[Data to process Boundary: Start]
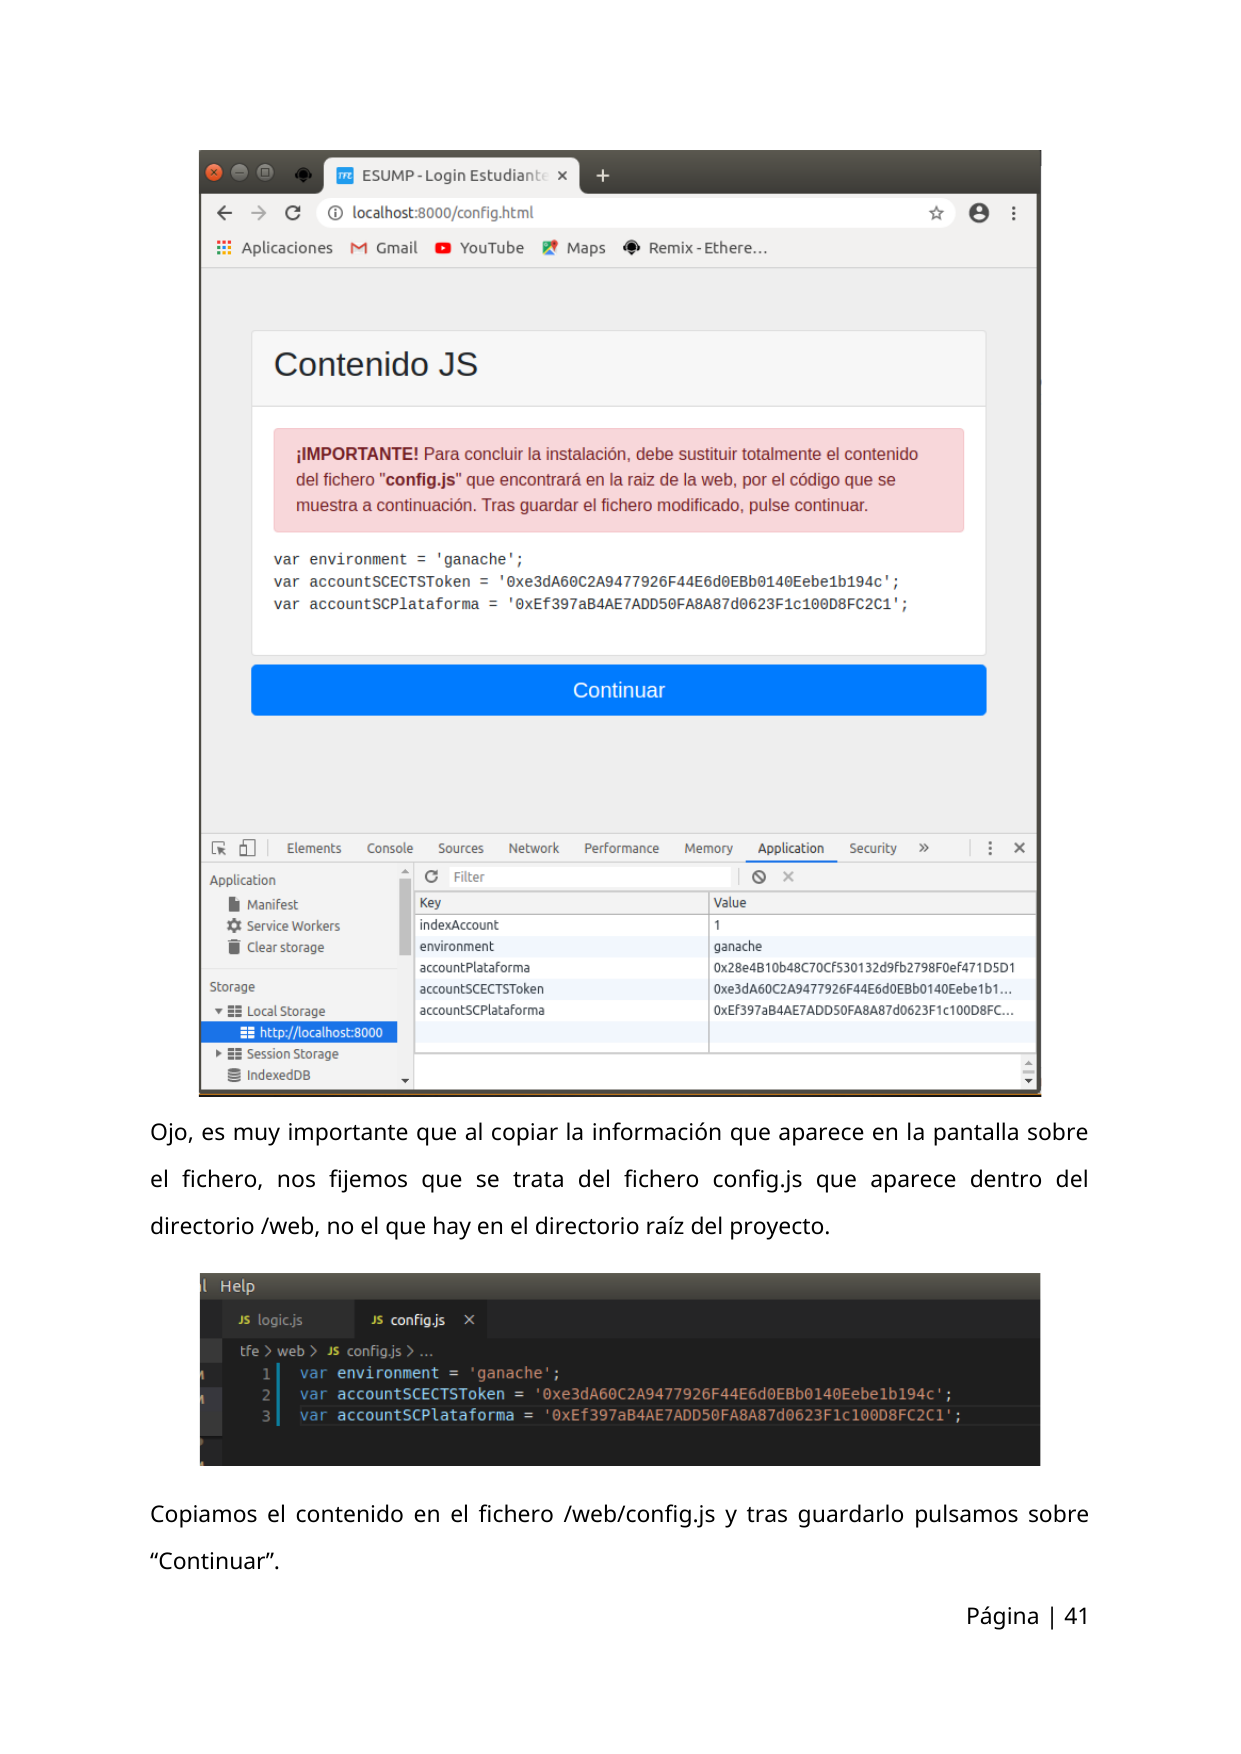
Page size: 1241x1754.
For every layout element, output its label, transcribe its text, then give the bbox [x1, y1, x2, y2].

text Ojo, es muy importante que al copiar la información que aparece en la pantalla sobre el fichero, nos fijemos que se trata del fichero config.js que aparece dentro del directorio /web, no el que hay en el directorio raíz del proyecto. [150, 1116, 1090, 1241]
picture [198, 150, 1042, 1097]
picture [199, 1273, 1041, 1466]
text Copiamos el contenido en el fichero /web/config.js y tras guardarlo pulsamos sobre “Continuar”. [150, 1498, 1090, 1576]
[Data to process Boundary: End]
◆ Exercise ◆
Repeat each of the entries above exactly, but do not carry over the pictures.

◆ Your response ◆
Page size: 1241x1754.
For every layout element, output its label, transcribe its text, then give the bbox [x1, y1, x2, y2].

text Ojo, es muy importante que al copiar la información que aparece en la pantalla sobre el fichero, nos fijemos que se trata del fichero config.js que aparece dentro del directorio /web, no el que hay en el directorio raíz del proyecto. [150, 1116, 1090, 1241]
picture [198, 150, 1042, 1097]
picture [199, 1273, 1041, 1466]
text Copiamos el contenido en el fichero /web/config.js y tras guardarlo pulsamos sobre “Continuar”. [150, 1498, 1090, 1576]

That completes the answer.